En estos productos debemos prestar atención a la información obligatoria que acompaña a la venta, como la denominación comercial y científica de la especie, el método y la zona de producción o la categoría del arte de pesca empleado, entre otros datos.
También podemos observar su estado de frescura. El olor, la textura, el aspecto de la piel, los ojos o las branquias, en el caso de los peces, son algunos de los elementos que pueden ayudarnos a valorarlo. La fecha de captura, aunque puede facilitarse como información adicional, no forma parte con carácter general de la información obligatoria al consumidor/a.

¿Y en los productos envasados?
En los productos envasados debemos consultar la fecha indicada en la etiqueta. Aquí es fundamental diferenciar entre fecha de caducidad y fecha de consumo preferente.
La fecha de caducidad se utiliza en los alimentos microbiológicamente muy perecederos que, después de un período corto, pueden suponer un peligro inmediato para la salud.

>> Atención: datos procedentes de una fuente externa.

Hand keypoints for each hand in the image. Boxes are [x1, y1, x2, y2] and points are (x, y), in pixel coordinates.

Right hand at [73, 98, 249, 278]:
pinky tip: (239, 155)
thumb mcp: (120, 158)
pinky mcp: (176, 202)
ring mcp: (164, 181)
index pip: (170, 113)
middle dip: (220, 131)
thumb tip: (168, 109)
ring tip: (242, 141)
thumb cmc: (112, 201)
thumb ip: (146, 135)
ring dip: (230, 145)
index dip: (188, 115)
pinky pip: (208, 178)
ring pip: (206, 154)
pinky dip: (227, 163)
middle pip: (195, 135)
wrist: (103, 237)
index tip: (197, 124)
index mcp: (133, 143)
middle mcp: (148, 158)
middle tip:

Indica hasta cuándo el alimento puede consumirse con seguridad, siempre que se hayan respetado las condiciones de conservación indicadas por el fabricante.
Una vez superada la fecha de caducidad, el producto no debe consumirse, aunque aparentemente presente buen aspecto u olor.
Podemos encontrarla, por ejemplo, en pescado fresco envasado (como en las bandejas de los supermercados) y en otros productos del mar refrigerados de corta vida útil. En estos casos es especialmente importante mantener la cadena de frío y seguir las condiciones de conservación que figuran en el envase.
En los productos procesados refrigerados, como determinados productos pasteurizados, es especialmente importante consultar la etiqueta: si se trata de un alimento microbiológicamente muy perecedero, llevará una fecha de caducidad.

La fecha de consumo preferente, que en la normativa se denomina fecha de duración mínima, indica hasta qué momento el alimento mantiene sus características de calidad en las condiciones de conservación indicadas. Superada esta fecha, el producto puede continuar siendo seguro para el consumo si se han respetado las condiciones de conservación y el envase permanece intacto, aunque puede perder parte de sus características de sabor, aroma, textura o calidad.
Es la indicación habitual en productos con una vida útil más larga, como las conservas de pescado y marisco y muchos productos congelados.